There is a long and ongoing discussion about how to fund open source projects. I won't even attempt to summarize them here, though I will point to Roads and Bridges: The Unseen Labor Behind Our Digital Infrastructure as one starting point.
My question is, are mmpdb users willing to fund its further development? If not, the project is not sustainable. I believe they are willing; the problem is that it's hard to justify paying money for software anyone can download for free.
I previously tried to develop chemfp as a purely open source commercial product. When customers bought the product, they got the software under the MIT license. This ended up being difficult, for reasons I'll likely blog about later. I now also offer chemfp with proprietary licensing, at a cheaper price.
With mmpdb, I am trying crowdfunding, along the lines of Kickstarter. The basic goals are:
- Postgres support
- new commmand-line option ("proprulecat") to export property tables as CSV
Beyond that are stretch goals. The one many people want is to store the chemical environment in the database as a fragment SMILES, rather than a hex-encoded SHA256 hash of the rooted Morgan fingerprints.
As more people sign up, I'll develop mmpdb further. Many of the stretch goals are related to documentation and testing. Mmpdb was developed as a research project, and needs those sorts of infrastructure improvements to allow future growth.
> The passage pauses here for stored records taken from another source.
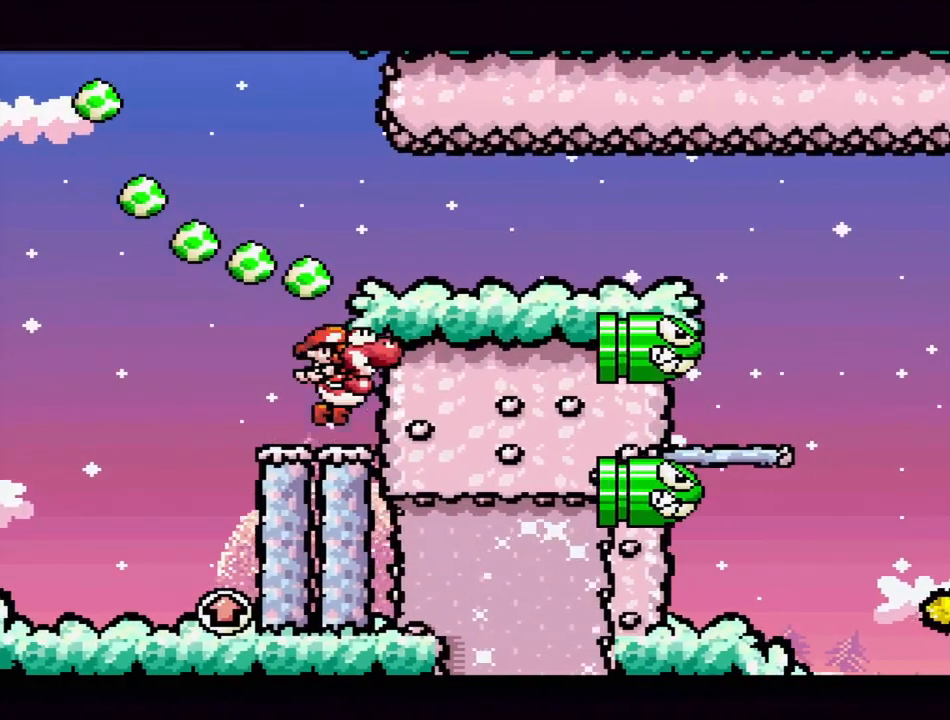
{"buttons": ["DPAD_LEFT"], "events": [[33, "DPAD_RIGHT", "down"], [350, "DPAD_RIGHT", "up"], [367, "B", "up"], [467, "DPAD_LEFT", "down"]]}
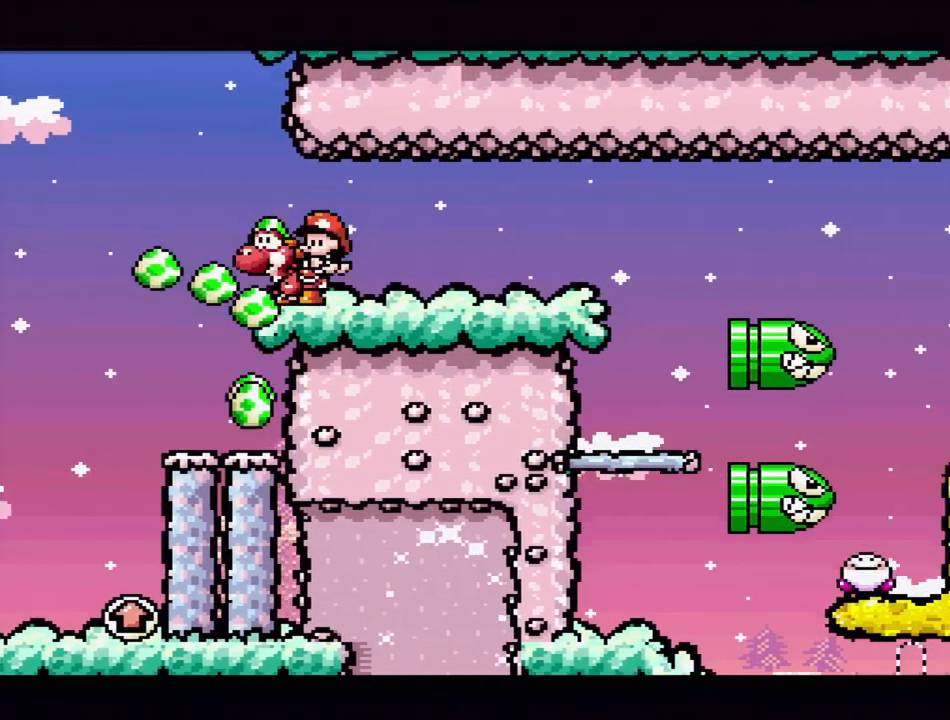
{"buttons": ["DPAD_LEFT"], "events": []}
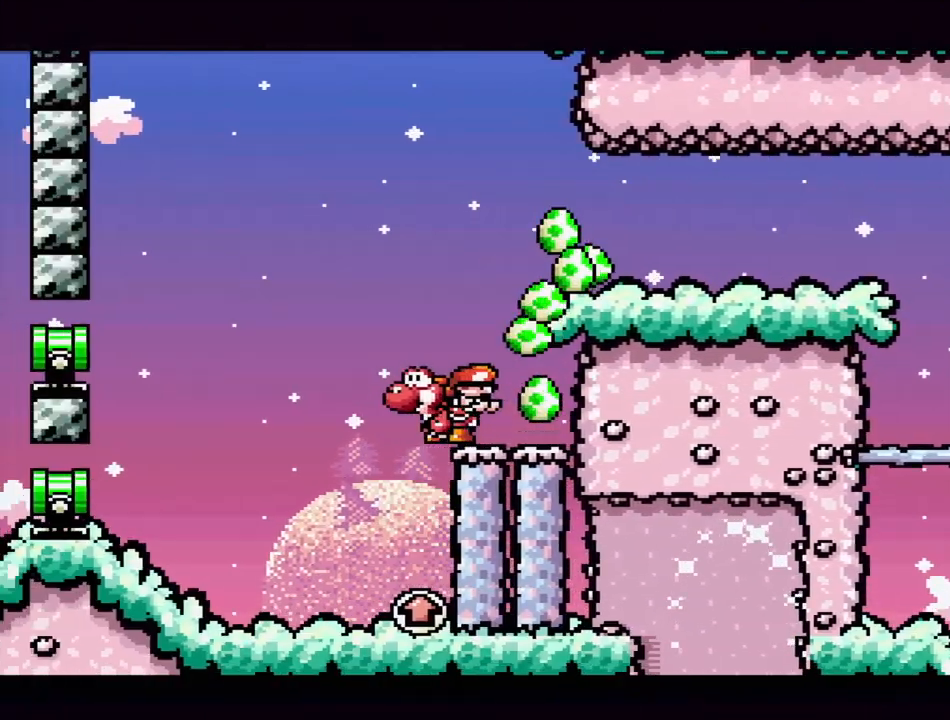
{"buttons": [], "events": [[33, "DPAD_LEFT", "up"], [83, "DPAD_RIGHT", "down"], [383, "DPAD_RIGHT", "up"]]}
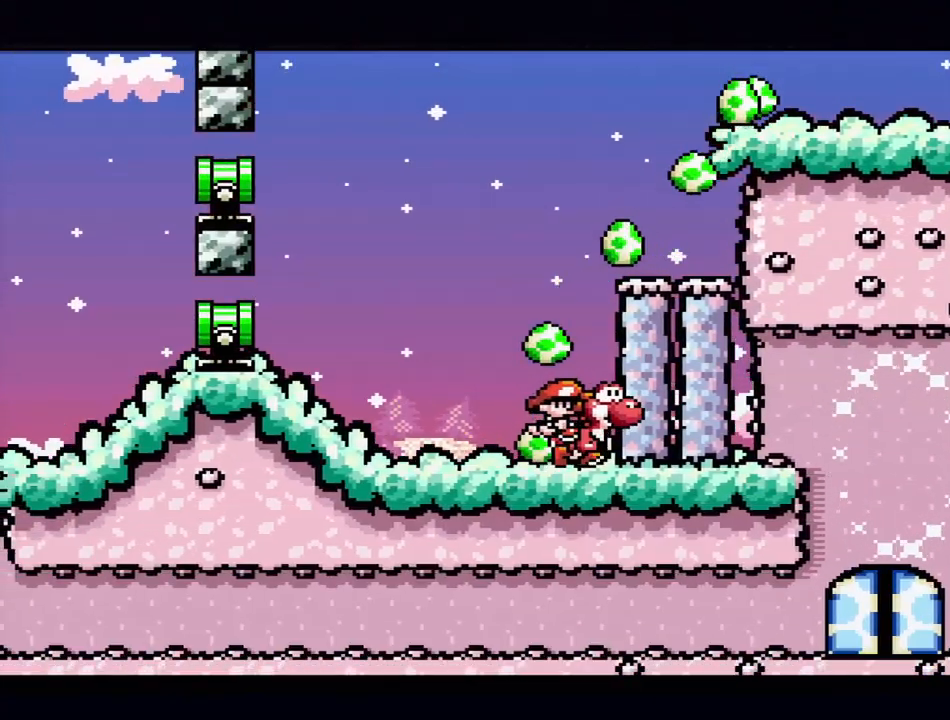
{"buttons": ["B", "DPAD_RIGHT"], "events": [[117, "B", "down"], [183, "DPAD_RIGHT", "down"]]}
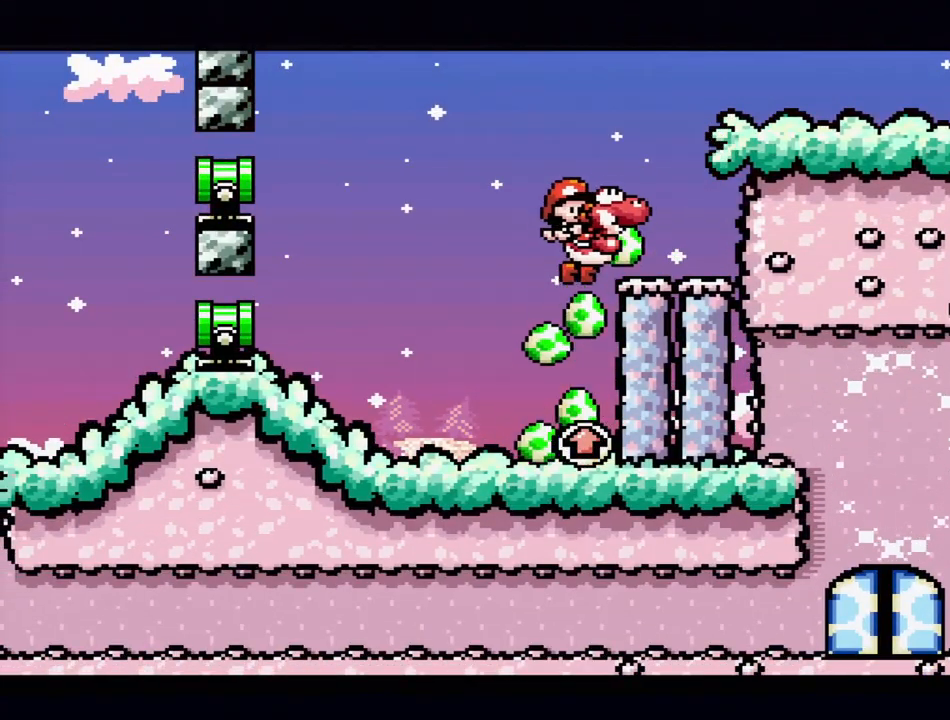
{"buttons": ["B"], "events": [[183, "B", "up"], [200, "DPAD_RIGHT", "up"], [433, "B", "down"]]}
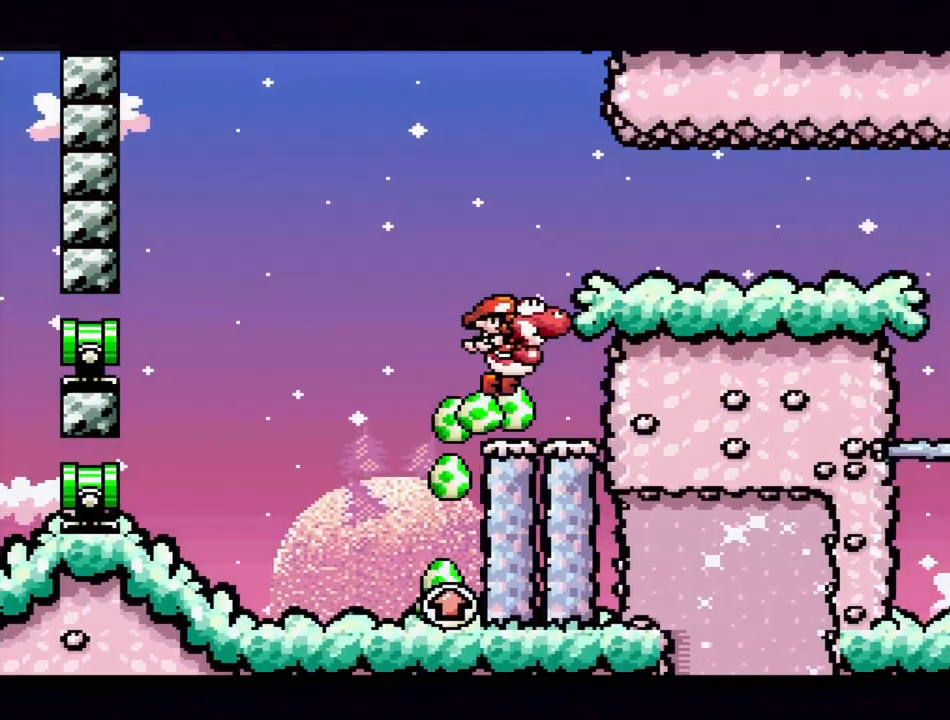
{"buttons": ["DPAD_DOWN"], "events": [[67, "DPAD_DOWN", "down"], [150, "B", "up"]]}
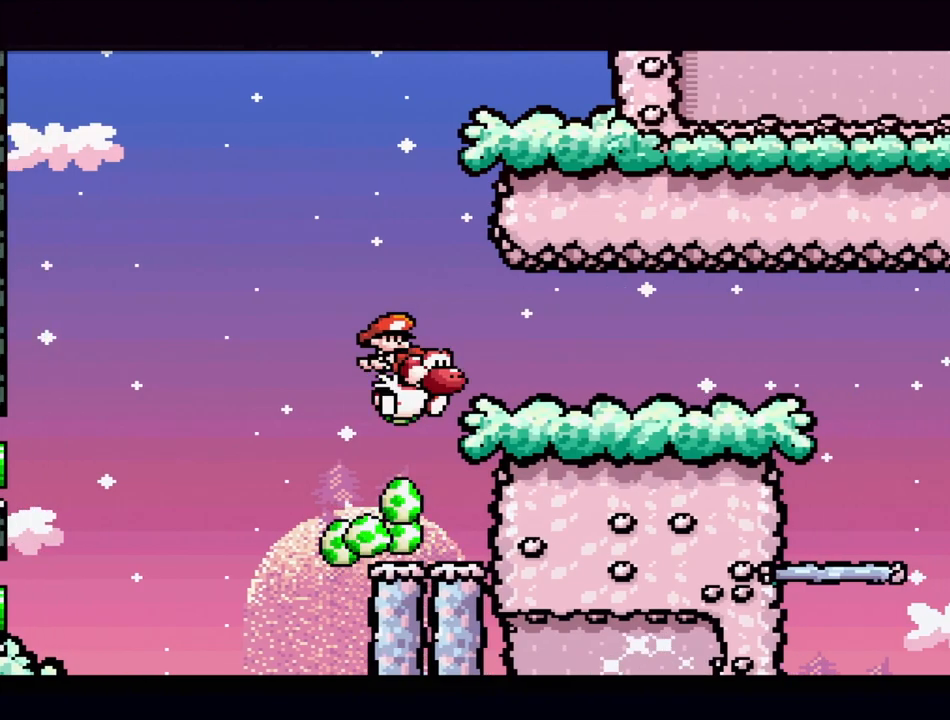
{"buttons": ["B"], "events": [[167, "DPAD_DOWN", "up"], [433, "B", "down"]]}
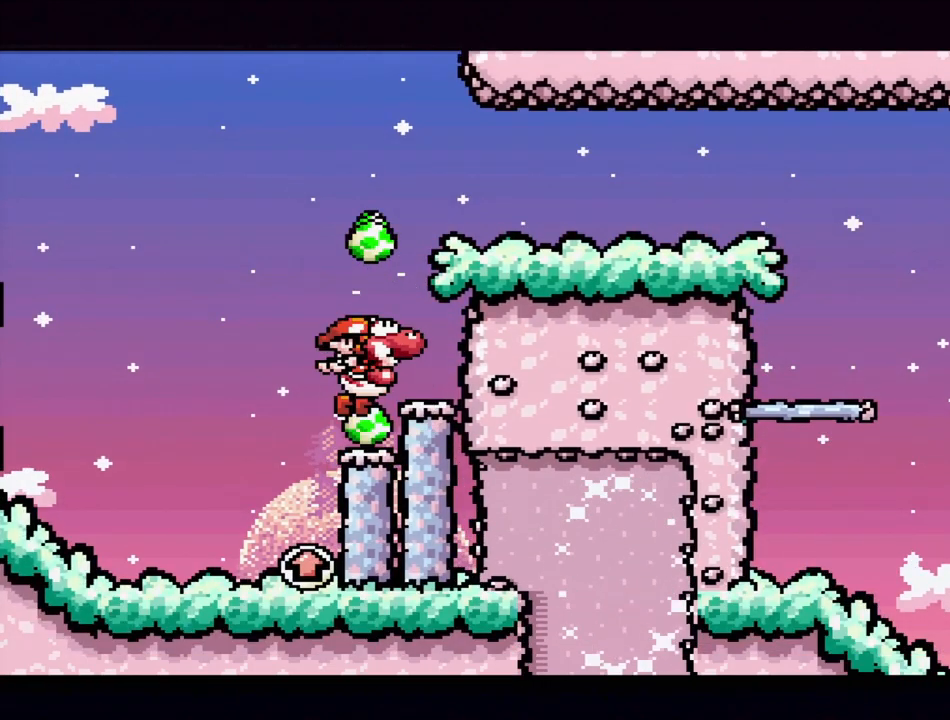
{"buttons": ["DPAD_DOWN"], "events": [[100, "DPAD_RIGHT", "down"], [233, "B", "up"], [250, "DPAD_RIGHT", "up"], [333, "DPAD_DOWN", "down"]]}
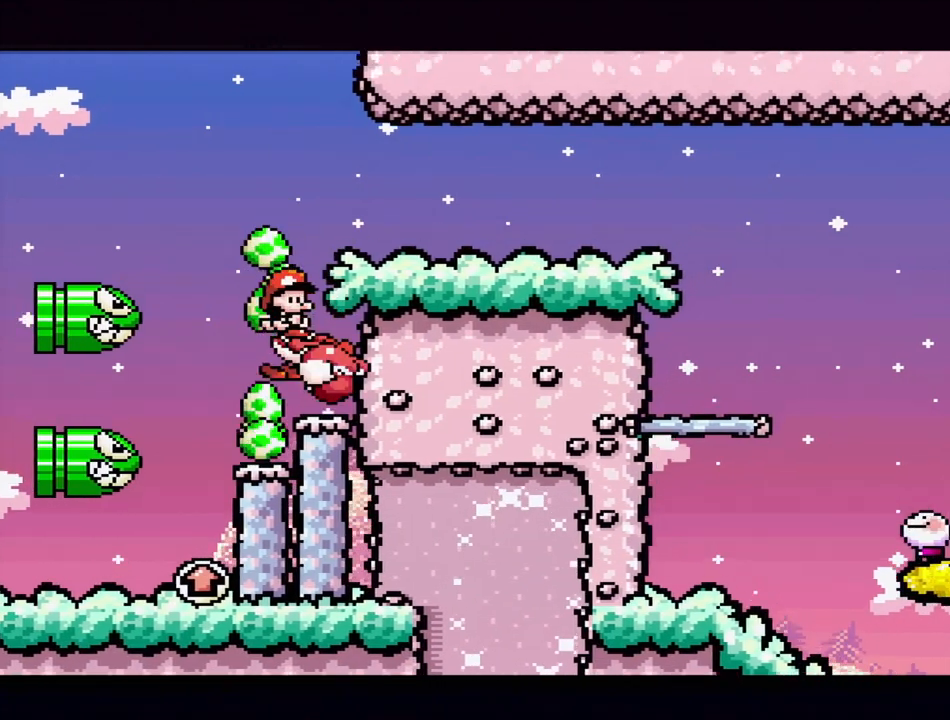
{"buttons": ["DPAD_DOWN"], "events": [[67, "DPAD_DOWN", "up"], [333, "DPAD_DOWN", "down"]]}
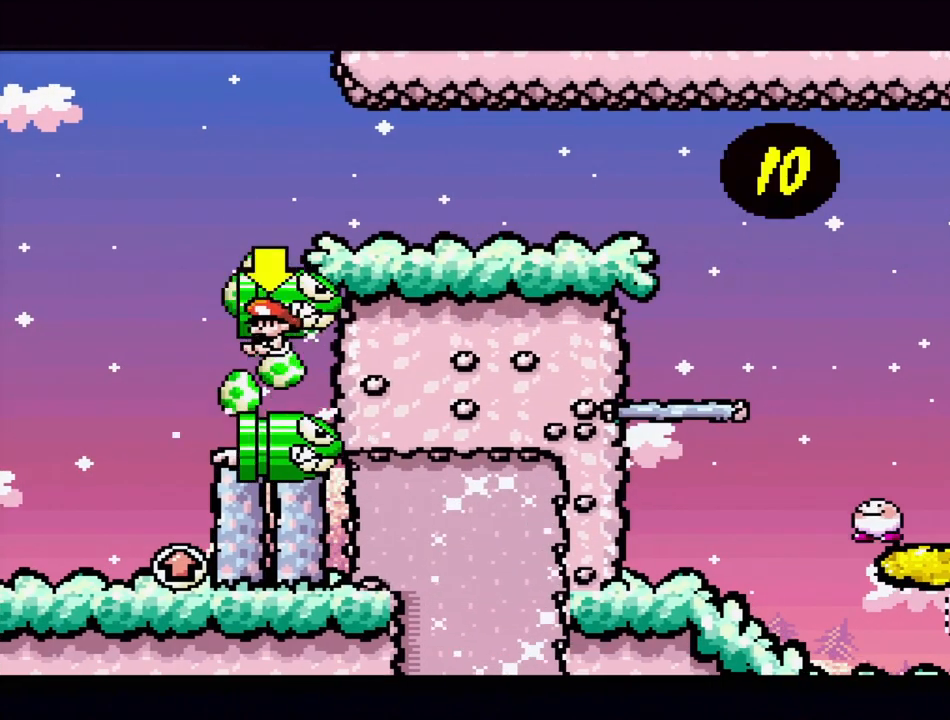
{"buttons": ["DPAD_LEFT"], "events": [[233, "DPAD_DOWN", "up"], [417, "DPAD_LEFT", "down"]]}
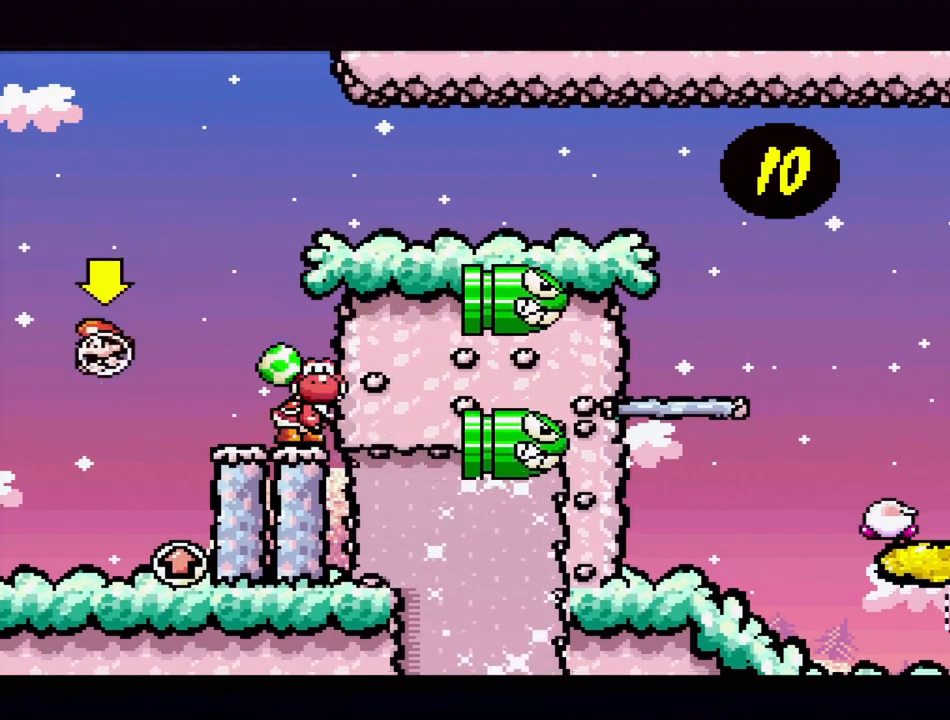
{"buttons": ["DPAD_LEFT"], "events": [[50, "B", "down"], [133, "Y", "down"], [183, "B", "up"], [300, "Y", "up"]]}
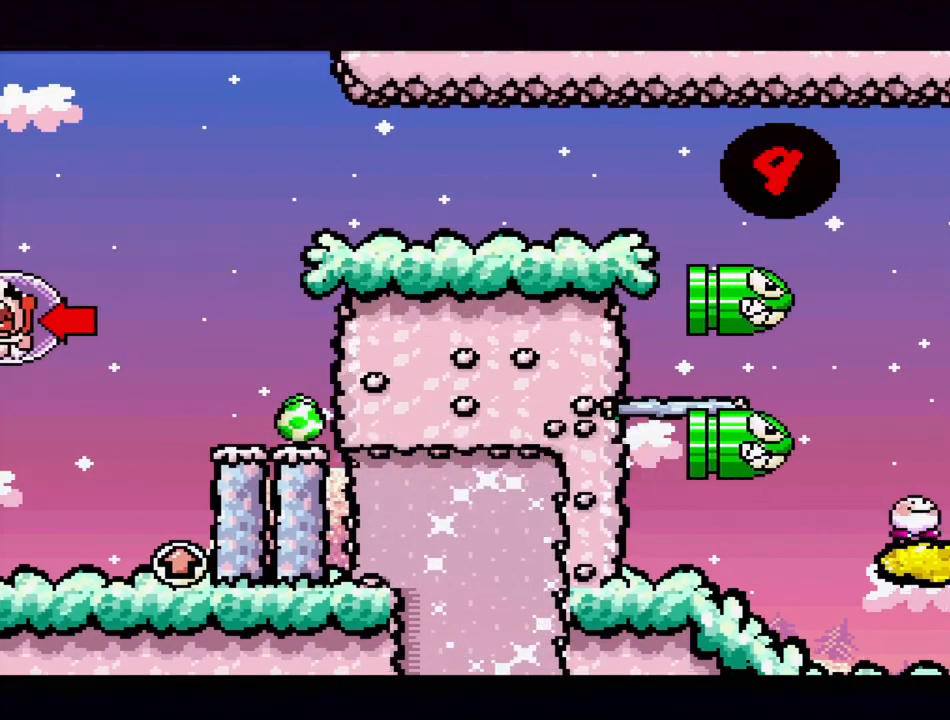
{"buttons": ["B", "Y", "DPAD_LEFT"], "events": [[217, "B", "down"], [383, "Y", "down"]]}
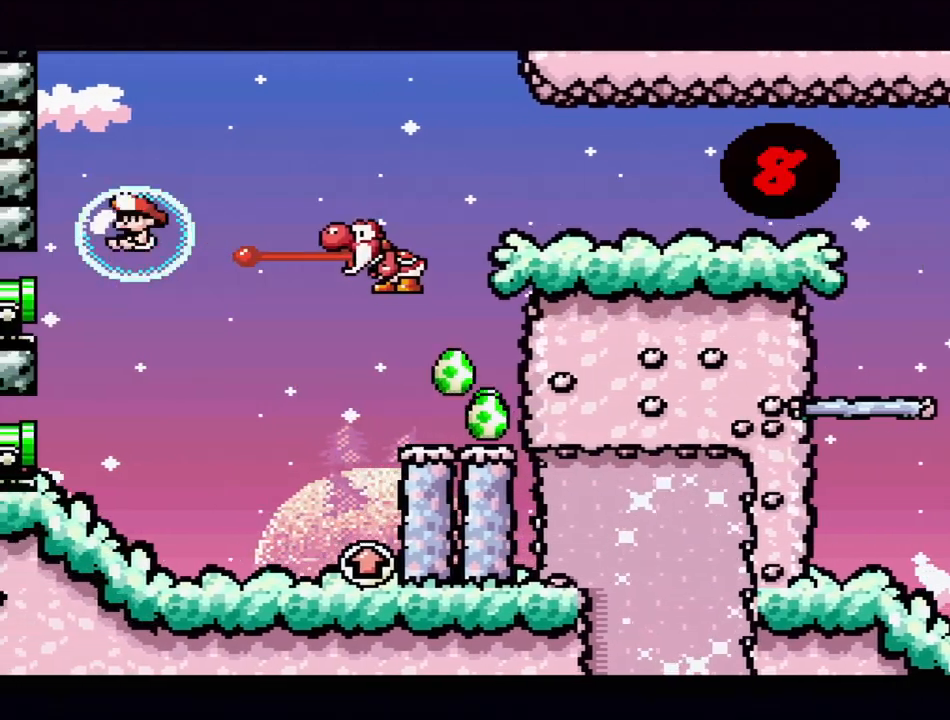
{"buttons": ["B", "DPAD_RIGHT"], "events": [[150, "DPAD_LEFT", "up"], [267, "B", "up"], [267, "DPAD_RIGHT", "down"], [283, "Y", "up"], [433, "B", "down"]]}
If enough people join, there will definitely be future crowdfunding efforts, perhaps a web interface, or support for categorial statistics, or other features people have asked me about.
I don't think people will pay for features that are available for free, so these changes will not be made available to the public until specific funding goals are reached.
How do you explain
crowdfunding to accounting?
Don't. (Unless you really want to.) Tell them you are going to purchase a new version of mmpdb with Postgres and "proprulecat" support. You will receive these within two weeks of sending me – that is, my Sweden-based software company – a purchase order.
In addition, purchase includes membership in the mmpdb consortium. As more people join, and additional funding goals met, I will continue to improve mmpdb, and you will get those improvements as part of your membership.